The huge gains that we have made in the past 25 years against maternal and child mortality, HIV, malaria and TB, are at risk of reversing. Current projections show that under-5 child mortality is expected to rise in 2025 for the first time this century, reversing years of decline - primarily due to the funding cuts.

This is why our trilateral work on access and affordability remains urgent.

Universal health coverage will not be achieved unless we address the barriers to access to health products head-on—pricing, supply, technology transfer, regulatory capacity, and fair financing.

Access to medicines is one of the cornerstones of universal health coverage.

But there’s no value in medicines that don’t work.

That’s why today’s symposium focuses on one of the greatest threats facing our collective future: antimicrobial resistance – AMR.
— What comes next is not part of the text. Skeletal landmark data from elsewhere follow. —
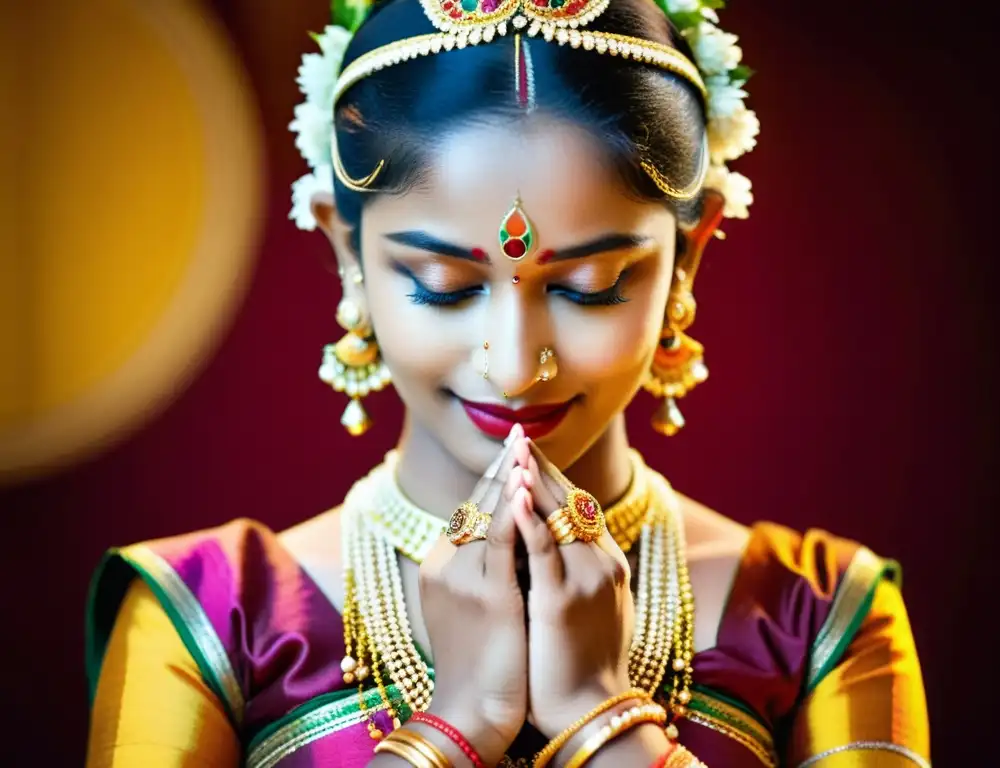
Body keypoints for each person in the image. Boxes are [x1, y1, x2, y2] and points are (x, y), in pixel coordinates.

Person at [84, 1, 930, 766]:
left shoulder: (816, 616)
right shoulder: (209, 618)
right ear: (347, 250)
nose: (516, 365)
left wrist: (604, 718)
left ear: (691, 253)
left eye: (590, 286)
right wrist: (456, 724)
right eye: (444, 287)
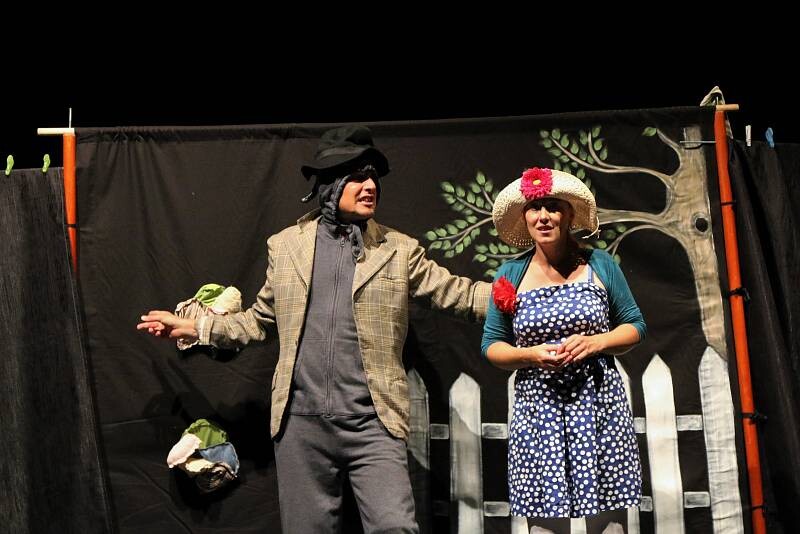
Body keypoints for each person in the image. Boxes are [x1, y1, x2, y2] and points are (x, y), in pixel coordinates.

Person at [138, 125, 490, 533]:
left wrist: (523, 297)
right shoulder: (288, 246)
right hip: (301, 426)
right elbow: (258, 321)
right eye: (358, 176)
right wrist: (196, 326)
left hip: (372, 423)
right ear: (331, 184)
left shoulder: (398, 249)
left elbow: (457, 293)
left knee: (394, 527)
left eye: (373, 177)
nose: (370, 186)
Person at [481, 167, 645, 527]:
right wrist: (529, 355)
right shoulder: (510, 274)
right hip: (539, 410)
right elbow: (492, 345)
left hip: (597, 404)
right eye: (534, 208)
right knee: (545, 519)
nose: (543, 216)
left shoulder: (599, 264)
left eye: (553, 207)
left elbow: (635, 326)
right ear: (524, 217)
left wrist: (597, 342)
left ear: (569, 215)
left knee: (608, 518)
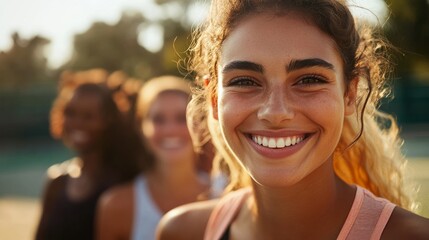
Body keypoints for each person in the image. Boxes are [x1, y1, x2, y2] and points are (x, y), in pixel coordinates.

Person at [156, 0, 429, 239]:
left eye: (309, 79)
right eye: (244, 81)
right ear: (214, 99)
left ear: (349, 94)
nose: (275, 113)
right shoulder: (182, 233)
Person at [96, 75, 214, 240]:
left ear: (199, 124)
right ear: (140, 126)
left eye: (181, 118)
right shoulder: (116, 206)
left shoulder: (228, 194)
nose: (170, 130)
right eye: (158, 119)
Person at [35, 69, 144, 240]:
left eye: (88, 116)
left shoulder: (126, 182)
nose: (77, 123)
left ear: (109, 120)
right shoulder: (56, 181)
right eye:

This is not a slow-moving problem. It is here, now, accelerating, and affecting every health system in the world.

Bacterial AMR alone kills more than one million people each year.

Surveillance data from more than 100 countries confirms that resistance is rising across regions, across pathogens, across drug classes.
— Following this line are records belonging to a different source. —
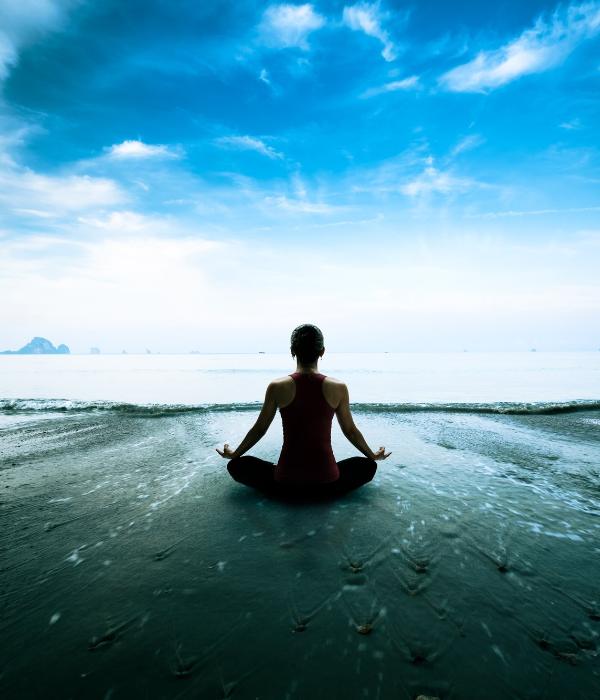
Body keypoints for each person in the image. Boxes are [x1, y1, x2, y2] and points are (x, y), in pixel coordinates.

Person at [216, 324, 391, 499]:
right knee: (368, 466)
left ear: (293, 351)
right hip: (328, 485)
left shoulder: (277, 387)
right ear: (322, 352)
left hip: (286, 485)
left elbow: (260, 429)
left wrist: (235, 454)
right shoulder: (339, 387)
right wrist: (372, 455)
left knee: (237, 465)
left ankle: (285, 482)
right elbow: (350, 431)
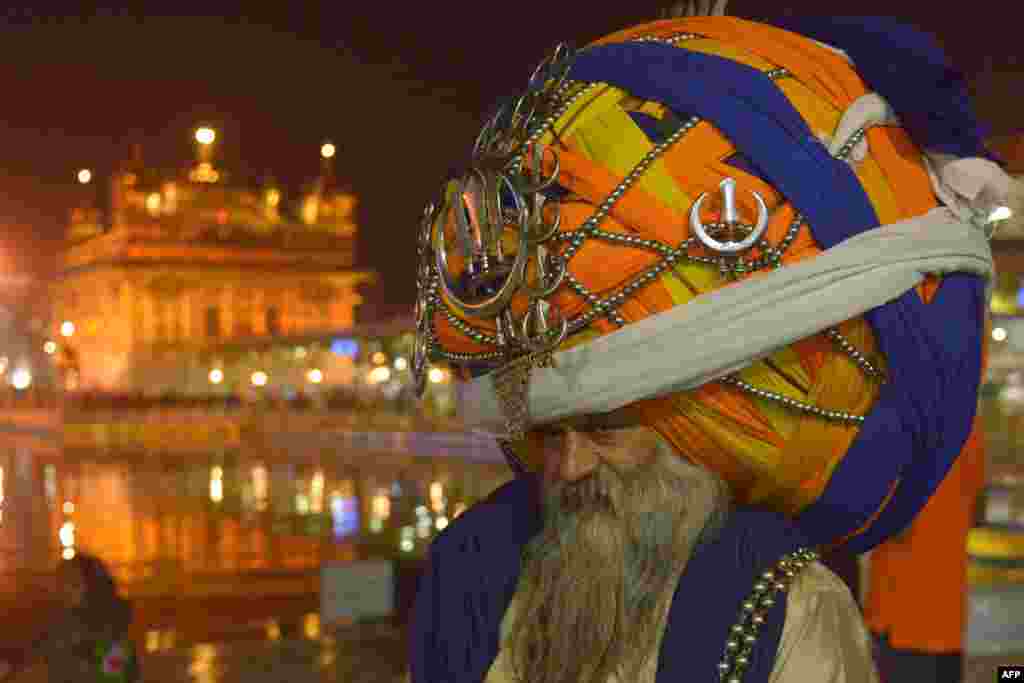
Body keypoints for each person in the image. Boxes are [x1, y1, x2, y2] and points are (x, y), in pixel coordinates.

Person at [410, 4, 1011, 682]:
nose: (567, 464)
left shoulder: (783, 609)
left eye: (605, 426)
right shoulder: (467, 572)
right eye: (548, 432)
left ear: (691, 423)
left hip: (923, 619)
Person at [864, 417, 988, 683]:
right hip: (947, 614)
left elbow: (893, 523)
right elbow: (978, 510)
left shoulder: (900, 426)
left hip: (901, 614)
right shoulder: (968, 424)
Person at [0, 553, 139, 682]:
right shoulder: (56, 624)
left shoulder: (113, 630)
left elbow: (111, 676)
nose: (64, 590)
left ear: (93, 586)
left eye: (73, 583)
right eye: (61, 583)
AMR threatens to reverse decades of progress – not only for infectious diseases, but for surgery, maternal care, cancer treatment, and every form of modern medicine that relies on antibiotics.

But we are not powerless. At the UN General Assembly last year, world leaders agreed to reduce global AMR-related deaths by 10% by 2030.

They committed to expanding access to antibiotics, vaccines and diagnostics that are safe, effective and affordable.

And crucially, they agreed to explore new financing models and incentives to support research and development.

This is where our trilateral cooperation is indispensable.

Antibiotics are a case study in market failure. When new antibiotics work well, stewardship requires us to use them sparingly.

So, the commercial incentive is low, even when the public health need is high.

We need new approaches – pull incentives, subscription models, delinked financing, open science platforms.

I am encouraged that many countries and research organizations are already experimenting with new models. They are testing feasible solutions.

Today we will hear some of these experiences. Let us learn from them, scale them, and ensure that innovation is matched with access.

At the same time, we must build research and manufacturing capacity in regions where it is currently limited.

No region should depend on a handful of suppliers for critical antimicrobials.

No country should be last in line for new drugs.

No family should face financial ruin in seeking treatment for infection.

This is not only a health issue – it is an issue of equity, fairness and justice.

Dear colleagues, members of our three organizations, and partners around the world:

Let us continue this work  together. Let us move from commitment to implementation, from promising models to sustainable systems, from isolated success to global impact.

Because together, we can address AMR.

Together, we can expand access to medicines for all.

And together, we can accelerate progress toward Health for All.

Thank you. I look forward to a rich and productive exchange with all of you today.